Year two at Gap. A 15-person monitoring platform team had been charged with migrating observability from open source tools — Grafana, Nagios, Prometheus — to New Relic and Splunk before PEAK weekend. 130+ ecommerce teams depended on it for visibility into the highest-stakes event of the retail year.
The team was at a complete standstill. The Architect and Lead Developer were in open conflict and nothing was moving. The Director had tried and failed to break the deadlock.
He brought me in after watching what I’d done with the infrastructure teams the year before.
This wasn’t a morale problem or a leadership vacuum. It was two technically strong people who had decided they couldn’t work together, and a team that had organized itself around their conflict instead of the mission.
130+ ecommerce teams were waiting. PEAK was coming. The Director was out of moves.
Weekly 1:1s with every team member clarified the real issue: the team wasn’t the problem, the conditions were. The conflict between the two leaders had become the center of gravity. Everything else — the work, the deadline, the downstream teams depending on them — had become secondary.
I shifted the center of gravity. I created a shared mission: the 130+ ecommerce teams are our customer. Not an abstract org goal — a specific, named group of people depending on us to deliver.

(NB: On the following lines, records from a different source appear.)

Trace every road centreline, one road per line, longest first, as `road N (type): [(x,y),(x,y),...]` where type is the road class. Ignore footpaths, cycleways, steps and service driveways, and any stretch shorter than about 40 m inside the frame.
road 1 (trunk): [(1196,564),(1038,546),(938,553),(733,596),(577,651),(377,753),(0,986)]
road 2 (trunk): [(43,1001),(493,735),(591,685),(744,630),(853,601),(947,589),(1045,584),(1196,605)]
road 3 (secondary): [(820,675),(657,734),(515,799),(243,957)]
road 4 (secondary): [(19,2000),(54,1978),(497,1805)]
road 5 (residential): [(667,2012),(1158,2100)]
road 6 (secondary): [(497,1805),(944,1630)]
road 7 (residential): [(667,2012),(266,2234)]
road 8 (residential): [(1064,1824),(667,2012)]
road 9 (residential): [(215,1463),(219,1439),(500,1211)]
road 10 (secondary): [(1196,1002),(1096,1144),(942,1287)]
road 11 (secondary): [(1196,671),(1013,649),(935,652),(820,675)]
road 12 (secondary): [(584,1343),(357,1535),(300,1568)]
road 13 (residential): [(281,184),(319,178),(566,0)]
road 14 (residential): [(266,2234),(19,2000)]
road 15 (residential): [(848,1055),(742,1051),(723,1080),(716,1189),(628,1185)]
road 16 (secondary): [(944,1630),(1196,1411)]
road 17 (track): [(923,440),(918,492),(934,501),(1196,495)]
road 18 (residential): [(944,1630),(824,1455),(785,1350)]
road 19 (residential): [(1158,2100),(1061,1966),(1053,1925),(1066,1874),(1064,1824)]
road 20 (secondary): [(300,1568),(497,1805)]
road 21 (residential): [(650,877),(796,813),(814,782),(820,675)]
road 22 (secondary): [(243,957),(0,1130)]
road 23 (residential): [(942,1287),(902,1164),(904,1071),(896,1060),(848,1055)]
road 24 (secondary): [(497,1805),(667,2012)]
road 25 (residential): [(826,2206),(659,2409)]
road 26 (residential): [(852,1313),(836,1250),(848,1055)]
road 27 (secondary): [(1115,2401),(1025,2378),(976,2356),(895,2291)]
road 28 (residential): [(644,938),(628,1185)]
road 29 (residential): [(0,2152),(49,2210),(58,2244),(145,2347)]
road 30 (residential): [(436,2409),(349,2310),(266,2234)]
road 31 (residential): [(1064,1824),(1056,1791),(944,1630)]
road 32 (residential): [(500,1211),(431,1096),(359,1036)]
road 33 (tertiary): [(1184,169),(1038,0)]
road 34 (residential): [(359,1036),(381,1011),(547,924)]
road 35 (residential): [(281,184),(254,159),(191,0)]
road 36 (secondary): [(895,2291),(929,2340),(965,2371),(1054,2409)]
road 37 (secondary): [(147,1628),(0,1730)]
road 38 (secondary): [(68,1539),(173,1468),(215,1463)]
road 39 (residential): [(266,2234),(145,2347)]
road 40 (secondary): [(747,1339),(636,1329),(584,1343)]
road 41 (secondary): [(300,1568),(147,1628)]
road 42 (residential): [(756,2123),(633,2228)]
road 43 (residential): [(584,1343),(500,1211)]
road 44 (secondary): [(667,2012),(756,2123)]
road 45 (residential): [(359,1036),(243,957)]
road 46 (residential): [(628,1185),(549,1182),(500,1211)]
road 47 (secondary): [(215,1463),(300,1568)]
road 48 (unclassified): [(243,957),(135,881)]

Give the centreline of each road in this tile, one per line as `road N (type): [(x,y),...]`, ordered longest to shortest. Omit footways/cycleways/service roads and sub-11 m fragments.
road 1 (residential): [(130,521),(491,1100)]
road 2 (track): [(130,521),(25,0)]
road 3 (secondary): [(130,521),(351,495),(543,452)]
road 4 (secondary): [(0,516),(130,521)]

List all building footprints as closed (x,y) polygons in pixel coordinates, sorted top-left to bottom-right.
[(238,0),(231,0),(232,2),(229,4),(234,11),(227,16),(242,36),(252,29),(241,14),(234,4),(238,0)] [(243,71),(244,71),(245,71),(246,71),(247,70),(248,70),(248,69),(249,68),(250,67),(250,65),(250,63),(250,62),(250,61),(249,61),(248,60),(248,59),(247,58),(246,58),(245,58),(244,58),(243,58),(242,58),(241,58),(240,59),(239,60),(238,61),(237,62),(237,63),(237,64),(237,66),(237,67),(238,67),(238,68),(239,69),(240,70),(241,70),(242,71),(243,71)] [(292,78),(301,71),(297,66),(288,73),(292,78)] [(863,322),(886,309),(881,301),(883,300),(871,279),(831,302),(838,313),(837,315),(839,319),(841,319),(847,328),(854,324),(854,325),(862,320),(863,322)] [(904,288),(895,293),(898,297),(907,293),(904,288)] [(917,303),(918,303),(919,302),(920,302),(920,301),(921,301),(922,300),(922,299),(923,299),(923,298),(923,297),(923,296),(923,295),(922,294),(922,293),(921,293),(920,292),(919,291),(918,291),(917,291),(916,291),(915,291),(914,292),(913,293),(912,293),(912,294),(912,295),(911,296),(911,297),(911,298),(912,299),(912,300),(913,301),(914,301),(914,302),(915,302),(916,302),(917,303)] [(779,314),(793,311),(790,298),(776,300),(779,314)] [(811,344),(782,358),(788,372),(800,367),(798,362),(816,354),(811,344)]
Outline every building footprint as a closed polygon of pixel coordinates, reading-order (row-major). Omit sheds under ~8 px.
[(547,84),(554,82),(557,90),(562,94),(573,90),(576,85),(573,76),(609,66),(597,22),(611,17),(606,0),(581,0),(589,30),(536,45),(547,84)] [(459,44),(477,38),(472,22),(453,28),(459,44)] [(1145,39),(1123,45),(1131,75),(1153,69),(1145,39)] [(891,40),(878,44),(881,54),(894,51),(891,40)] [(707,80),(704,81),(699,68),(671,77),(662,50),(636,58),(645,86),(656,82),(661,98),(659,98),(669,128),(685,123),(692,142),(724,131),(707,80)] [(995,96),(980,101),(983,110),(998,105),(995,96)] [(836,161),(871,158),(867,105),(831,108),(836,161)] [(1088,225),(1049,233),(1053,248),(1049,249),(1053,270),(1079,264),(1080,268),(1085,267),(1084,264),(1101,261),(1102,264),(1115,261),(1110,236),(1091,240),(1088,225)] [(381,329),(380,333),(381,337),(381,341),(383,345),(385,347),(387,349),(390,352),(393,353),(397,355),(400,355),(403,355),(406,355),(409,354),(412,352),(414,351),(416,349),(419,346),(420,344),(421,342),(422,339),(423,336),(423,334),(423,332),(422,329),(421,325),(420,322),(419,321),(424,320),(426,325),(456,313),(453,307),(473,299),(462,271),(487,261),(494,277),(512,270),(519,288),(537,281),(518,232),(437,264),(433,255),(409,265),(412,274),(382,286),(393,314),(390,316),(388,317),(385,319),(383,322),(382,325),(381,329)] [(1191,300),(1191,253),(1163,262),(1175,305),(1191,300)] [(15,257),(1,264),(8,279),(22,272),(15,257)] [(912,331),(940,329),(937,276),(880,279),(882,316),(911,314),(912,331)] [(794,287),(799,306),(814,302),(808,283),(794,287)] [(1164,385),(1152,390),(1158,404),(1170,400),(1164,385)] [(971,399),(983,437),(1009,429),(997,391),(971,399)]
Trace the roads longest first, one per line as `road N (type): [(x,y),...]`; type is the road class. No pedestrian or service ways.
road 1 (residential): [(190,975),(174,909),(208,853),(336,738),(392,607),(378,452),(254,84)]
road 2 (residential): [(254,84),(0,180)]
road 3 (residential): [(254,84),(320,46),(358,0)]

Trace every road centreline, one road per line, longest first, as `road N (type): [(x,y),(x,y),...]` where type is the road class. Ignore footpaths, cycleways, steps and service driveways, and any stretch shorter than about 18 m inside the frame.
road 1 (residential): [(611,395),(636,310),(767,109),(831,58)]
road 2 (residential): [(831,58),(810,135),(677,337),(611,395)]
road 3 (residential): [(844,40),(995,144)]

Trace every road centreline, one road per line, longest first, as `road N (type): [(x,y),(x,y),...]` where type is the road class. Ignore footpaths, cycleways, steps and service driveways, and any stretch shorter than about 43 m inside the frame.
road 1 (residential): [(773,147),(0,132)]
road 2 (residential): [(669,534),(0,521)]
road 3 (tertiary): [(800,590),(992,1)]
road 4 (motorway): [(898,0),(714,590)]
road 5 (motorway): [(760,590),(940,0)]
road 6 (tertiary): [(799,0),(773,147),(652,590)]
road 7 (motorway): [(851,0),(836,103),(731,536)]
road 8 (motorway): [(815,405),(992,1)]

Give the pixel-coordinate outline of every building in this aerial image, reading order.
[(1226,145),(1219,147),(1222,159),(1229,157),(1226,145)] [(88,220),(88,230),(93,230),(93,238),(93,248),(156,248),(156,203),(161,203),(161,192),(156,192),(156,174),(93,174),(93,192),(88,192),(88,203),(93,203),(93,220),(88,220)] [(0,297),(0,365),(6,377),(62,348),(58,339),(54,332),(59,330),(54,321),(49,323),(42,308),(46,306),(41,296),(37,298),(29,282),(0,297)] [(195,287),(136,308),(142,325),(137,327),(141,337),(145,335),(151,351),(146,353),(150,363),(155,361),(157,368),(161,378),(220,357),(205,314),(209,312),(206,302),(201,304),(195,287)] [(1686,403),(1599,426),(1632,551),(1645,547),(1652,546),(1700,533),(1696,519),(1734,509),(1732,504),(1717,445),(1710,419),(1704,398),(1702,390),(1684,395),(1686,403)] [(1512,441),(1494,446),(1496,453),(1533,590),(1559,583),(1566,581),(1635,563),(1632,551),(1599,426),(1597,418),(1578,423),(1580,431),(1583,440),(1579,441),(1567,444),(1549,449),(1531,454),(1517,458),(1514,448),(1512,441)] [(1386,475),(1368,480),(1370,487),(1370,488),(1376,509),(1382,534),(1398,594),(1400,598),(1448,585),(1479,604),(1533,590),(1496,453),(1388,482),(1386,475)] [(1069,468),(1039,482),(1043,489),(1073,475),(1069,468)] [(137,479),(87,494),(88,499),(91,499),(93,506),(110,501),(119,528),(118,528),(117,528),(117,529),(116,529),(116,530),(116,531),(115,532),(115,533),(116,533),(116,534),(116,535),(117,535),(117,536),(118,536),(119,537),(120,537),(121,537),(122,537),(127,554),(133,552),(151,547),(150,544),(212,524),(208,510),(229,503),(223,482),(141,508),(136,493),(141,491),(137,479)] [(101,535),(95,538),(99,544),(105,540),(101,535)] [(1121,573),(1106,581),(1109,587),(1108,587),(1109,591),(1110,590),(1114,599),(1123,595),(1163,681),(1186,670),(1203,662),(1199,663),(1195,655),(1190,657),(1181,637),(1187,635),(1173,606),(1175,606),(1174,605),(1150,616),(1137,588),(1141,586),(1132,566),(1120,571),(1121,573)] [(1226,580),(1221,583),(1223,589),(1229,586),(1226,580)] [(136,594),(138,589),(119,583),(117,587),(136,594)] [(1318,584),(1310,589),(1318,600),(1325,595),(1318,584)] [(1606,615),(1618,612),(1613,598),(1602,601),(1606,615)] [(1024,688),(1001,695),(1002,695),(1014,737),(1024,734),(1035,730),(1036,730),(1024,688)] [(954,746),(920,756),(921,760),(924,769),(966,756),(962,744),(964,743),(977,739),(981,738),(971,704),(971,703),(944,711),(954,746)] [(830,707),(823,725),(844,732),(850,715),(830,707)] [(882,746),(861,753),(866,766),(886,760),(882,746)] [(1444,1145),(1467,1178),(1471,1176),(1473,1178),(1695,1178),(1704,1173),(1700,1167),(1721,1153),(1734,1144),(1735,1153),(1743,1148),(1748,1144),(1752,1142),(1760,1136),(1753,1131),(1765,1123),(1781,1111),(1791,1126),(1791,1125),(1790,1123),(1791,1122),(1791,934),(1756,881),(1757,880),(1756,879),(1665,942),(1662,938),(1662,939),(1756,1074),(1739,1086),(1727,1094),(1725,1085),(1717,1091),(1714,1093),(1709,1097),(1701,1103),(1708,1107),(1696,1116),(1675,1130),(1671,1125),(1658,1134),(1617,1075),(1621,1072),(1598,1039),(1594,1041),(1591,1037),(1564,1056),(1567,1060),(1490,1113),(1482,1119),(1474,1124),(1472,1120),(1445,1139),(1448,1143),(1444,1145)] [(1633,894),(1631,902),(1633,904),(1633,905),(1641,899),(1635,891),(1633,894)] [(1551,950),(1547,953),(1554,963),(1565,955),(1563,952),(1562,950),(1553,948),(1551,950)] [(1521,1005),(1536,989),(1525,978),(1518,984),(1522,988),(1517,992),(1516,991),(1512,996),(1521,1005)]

Then I made that commitment public. I ran training sessions at both Gap HQ and Pleasanton and personally worked with all 130+ ecommerce teams to ensure attendance and buy-in. Once those teams were engaged and expecting delivery, non-delivery became socially and operationally unacceptable. The leaders’ disagreement didn’t disappear — it just became harder to sustain than the work in front of them. They found enough common ground to start building again.
PEAK weekend observability ran 100% on the new platforms.
The CTO and CIO had full dashboard visibility across the entire event — something that had never existed at Gap before. All 130+ ecommerce teams — plus the DevOps infrastructure teams — had live dashboards to catch issues before they became incidents. Zero loss of visibility during the cutover.
My last day was the Tuesday after Cyber Monday.
“I was very fortunate to have Seemant as my first product hire who spanned across four distinct spaces — cloud infra, application infra, build & deploy tooling, and telemetry. Seemant was trusted by his teams as well as stakeholders to lead the org in an entirely new product direction that culminated in empowering dev teams to operate much more independently and delivering solutions that significantly improved dev velocity. I genuinely miss working with Seemant, and would work with him again in a heartbeat.”